IT DIDN'T look or sound like a desperate plea for support. In his last televised appearance before the second round of French parliamentary elections on June 1st, President Jacques Chirac told the French public that he "heard (their) message" on May 25th when his centre-right majority was trounced by the left in the first round of parliamentary elections.
But his brief speech was similar to those delivered earlier by Mr Chirac and his acolytes, defining the election as a choice between modernity and a return to the past. Trying to reconcile the liberal economic policies demanded by some with the social conscience preferred by others, he chose the middle way - "a society of initiative and responsibility". The delivery was competent, but the president's words lacked the elan the centre-right campaign has tried vainly to achieve.
Just 24 hours earlier, French television had broadcast a pre-recorded message by the Prime Minister, Mr Alain Juppe, saying he would resign as soon as the election was over. Mr Juppe's performance was hauntingly reminiscent of the videotapes that Beirut kidnappers used to make of their hostages.
By contrast, Mr Chirac did not seem overly preoccupied by the election rout. He began by praising Mr Juppe, saying be had worked "with self-sacrifice and courage". Some day, Mr Chirac said, the French people would share his high judgment of Mr Juppe. He did not even allude to his replacement, although the identity of his next choice for prime minister is the main subject of speculation just five days before the final round of the election.
Mr Chirac said he had "heard the message" addressed to him through the ballot-box last Sunday, but he did not define what he thought that message was. Instead, he returned to the theme he has developed in televised addresses over the past year and a half. France had fallen behind, he said, and the delay had cost it dearly in jobs, taxes, debts "and in illusions too".
"Do you want to put back in the saddle yesterday's Socialist ideas?" Mr Chirac asked rhetorically. "I ask you to choose another path. A modern and humane path that will better serve French chances and interests."
His economic proposals were a repeat of the free market ideas in the centre-right's programme - an economy of initiative and freedom" - but Mr Chirac also gave a nod to left-leaning voters, saying he wanted "a renewed social model that protects us from the effects of globalisation".

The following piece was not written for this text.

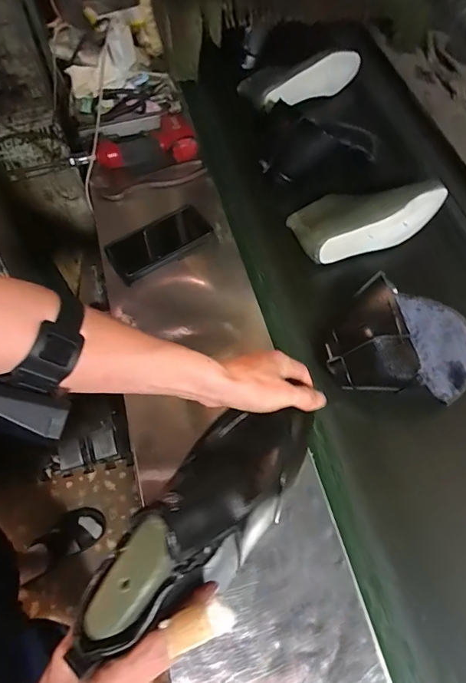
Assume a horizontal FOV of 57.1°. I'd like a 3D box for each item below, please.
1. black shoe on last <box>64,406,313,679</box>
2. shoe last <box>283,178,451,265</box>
[{"bbox_3d":[-0.026,0.161,0.404,0.108,0.095,0.275,39,58,18],"label":"black shoe on last"},{"bbox_3d":[0.233,-0.221,0.735,0.257,0.079,0.106,-18,64,-9],"label":"shoe last"}]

He said France must invent a new method of government "closer to French people", reconcile freedom and solidarity, and achieve strong economic growth by lowering taxes and welfare contributions. On Europe, he repeated his warning of last week, that a left-wing government would endanger European integration.
Returning to his pretext for dissolving parliament on April 21st, Mr Chirac said France "must be coherent and determined to defend its interests in the important negotiations we are currently involved in.
The French people have not forgiven Mr Chirac for what France-Soir newspaper calls the "original sin" of calling an early election for political convenience. Mr Chirac again tried to justify his fateful decision, saying he had wanted to "seize national energy, to engage and convince, to give the nation a strength that was ebbing away".
But last night, French people were still asking why - if the centre-right was so inspired - it had not created the society it now describes during two years in power. Mr Chirac did not explain why a new centre-right government would succeed where the last one failed. It was not the nation's strength, but Mr Chirac's grip on power, that seemed to be ebbing away.